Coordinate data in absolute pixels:
>>>>
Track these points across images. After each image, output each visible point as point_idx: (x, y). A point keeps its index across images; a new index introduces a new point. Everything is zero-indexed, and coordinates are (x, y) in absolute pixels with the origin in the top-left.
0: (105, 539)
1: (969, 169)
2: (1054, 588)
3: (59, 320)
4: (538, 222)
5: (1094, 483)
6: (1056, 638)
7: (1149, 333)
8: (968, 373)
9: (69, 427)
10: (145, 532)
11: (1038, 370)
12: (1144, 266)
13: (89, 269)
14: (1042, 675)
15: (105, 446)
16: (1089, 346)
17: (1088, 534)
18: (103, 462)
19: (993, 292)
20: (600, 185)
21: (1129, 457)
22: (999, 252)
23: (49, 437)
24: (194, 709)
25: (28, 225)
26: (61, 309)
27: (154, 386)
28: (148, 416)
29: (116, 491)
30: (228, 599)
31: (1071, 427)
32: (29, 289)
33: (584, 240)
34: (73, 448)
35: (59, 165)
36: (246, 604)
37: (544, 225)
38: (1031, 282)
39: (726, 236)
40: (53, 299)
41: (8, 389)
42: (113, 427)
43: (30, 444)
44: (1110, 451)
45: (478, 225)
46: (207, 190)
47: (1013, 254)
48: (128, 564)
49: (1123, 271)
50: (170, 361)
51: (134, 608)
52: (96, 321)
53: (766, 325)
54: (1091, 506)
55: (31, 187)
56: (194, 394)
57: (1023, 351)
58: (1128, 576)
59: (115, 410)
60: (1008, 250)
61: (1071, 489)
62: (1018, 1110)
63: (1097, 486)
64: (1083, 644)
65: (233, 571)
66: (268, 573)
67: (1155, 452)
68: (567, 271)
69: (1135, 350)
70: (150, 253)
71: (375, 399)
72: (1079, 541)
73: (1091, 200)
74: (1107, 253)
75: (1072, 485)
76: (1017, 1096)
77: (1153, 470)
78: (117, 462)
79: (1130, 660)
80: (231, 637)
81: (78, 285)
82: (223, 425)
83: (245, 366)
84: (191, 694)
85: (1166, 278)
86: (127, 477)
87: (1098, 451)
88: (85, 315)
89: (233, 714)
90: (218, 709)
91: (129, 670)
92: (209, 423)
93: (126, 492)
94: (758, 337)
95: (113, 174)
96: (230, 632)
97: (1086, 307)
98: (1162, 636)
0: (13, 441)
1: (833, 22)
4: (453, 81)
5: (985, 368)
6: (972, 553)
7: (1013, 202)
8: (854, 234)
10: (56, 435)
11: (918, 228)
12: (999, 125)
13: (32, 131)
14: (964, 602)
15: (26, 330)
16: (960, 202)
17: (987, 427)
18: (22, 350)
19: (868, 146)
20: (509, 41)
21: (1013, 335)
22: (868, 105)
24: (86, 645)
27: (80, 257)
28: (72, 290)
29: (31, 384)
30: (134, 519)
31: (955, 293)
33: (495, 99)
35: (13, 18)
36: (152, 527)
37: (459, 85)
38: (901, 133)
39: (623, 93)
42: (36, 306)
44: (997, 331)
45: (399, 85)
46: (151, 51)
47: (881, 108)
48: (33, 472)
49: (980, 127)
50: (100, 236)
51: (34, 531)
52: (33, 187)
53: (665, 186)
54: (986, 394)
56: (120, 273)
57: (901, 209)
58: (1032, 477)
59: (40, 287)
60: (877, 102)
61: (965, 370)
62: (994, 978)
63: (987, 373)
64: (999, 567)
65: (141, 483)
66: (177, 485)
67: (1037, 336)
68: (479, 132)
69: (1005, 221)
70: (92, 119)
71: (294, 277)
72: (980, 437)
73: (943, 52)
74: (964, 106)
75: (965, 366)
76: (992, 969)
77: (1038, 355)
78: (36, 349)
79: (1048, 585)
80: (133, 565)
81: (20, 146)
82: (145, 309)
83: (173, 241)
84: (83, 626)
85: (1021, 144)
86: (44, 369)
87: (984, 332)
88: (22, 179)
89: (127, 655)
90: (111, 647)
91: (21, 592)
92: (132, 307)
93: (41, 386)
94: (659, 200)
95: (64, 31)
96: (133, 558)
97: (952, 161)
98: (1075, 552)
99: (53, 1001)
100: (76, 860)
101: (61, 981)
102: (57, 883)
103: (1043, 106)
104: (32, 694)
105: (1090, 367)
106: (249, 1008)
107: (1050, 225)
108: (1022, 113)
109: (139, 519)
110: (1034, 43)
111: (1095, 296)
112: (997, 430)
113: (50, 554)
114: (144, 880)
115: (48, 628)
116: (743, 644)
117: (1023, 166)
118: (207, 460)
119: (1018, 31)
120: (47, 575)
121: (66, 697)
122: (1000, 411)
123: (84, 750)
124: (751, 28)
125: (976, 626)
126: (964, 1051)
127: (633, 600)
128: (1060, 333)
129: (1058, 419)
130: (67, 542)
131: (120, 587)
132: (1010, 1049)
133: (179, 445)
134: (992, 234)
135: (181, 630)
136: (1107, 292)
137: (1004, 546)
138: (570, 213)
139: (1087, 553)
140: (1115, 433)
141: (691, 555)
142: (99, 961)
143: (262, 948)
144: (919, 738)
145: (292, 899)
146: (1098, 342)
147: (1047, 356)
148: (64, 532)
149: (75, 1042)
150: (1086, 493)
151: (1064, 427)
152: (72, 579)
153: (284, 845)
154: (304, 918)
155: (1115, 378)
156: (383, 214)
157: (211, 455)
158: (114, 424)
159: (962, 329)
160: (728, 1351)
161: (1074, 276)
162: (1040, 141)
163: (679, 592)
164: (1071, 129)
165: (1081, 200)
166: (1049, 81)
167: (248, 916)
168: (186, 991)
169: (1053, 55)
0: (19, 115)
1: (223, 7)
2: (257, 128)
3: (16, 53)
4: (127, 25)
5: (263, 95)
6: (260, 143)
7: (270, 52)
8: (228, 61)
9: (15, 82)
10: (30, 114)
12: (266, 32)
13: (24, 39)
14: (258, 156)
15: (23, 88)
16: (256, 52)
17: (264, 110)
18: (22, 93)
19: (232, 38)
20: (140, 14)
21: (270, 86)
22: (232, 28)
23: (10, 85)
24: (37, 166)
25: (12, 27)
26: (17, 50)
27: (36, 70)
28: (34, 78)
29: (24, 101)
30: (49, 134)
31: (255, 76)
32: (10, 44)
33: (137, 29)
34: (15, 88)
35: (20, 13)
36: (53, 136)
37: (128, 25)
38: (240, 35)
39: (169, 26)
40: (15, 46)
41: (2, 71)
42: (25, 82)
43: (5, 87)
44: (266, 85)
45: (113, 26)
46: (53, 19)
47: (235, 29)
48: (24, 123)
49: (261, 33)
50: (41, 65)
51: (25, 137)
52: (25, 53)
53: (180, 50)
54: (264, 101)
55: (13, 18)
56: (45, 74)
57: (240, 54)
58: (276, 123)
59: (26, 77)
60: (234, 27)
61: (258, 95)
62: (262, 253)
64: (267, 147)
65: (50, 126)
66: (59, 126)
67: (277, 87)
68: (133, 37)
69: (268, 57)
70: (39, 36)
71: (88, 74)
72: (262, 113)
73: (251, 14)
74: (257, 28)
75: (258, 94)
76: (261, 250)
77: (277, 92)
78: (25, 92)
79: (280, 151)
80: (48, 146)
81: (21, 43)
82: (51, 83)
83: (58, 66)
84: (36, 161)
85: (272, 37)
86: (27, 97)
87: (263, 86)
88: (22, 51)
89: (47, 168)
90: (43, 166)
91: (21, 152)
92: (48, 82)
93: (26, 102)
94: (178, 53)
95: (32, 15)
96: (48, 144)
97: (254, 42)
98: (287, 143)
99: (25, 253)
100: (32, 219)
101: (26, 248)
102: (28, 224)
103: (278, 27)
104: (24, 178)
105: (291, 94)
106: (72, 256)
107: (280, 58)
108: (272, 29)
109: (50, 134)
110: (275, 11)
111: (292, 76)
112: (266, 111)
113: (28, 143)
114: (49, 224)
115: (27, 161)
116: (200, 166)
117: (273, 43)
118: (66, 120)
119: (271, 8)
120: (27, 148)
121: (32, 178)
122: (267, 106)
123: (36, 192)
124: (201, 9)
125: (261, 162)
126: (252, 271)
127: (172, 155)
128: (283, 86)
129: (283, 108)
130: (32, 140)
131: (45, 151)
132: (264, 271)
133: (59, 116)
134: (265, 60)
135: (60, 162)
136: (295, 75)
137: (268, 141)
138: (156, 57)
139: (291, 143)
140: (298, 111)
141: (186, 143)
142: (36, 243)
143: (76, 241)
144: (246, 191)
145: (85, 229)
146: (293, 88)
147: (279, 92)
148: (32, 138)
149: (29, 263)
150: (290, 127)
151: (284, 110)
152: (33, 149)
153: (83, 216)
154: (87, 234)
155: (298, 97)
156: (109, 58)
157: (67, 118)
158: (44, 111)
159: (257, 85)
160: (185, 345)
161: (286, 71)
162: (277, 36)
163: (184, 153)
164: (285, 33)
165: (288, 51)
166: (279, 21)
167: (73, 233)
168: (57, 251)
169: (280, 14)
<<<<
== YOUR INSTRUCTIONS ==
Can you repeat, word for word, the stretch of lines from the very first one through the line containing "11: (1038, 370)", including that line?

== FINISHED TASK ==
Track these points across images. After each image, output each visible point as point_idx: (x, y). A point keeps its index across images; a new index introduces a new point. Everything is zero-indexed, and coordinates are (x, y) in absolute pixels with the origin in the top-left.
0: (105, 539)
1: (969, 169)
2: (1054, 588)
3: (59, 320)
4: (538, 222)
5: (1094, 483)
6: (1056, 638)
7: (1149, 333)
8: (968, 373)
9: (69, 427)
10: (145, 532)
11: (1038, 370)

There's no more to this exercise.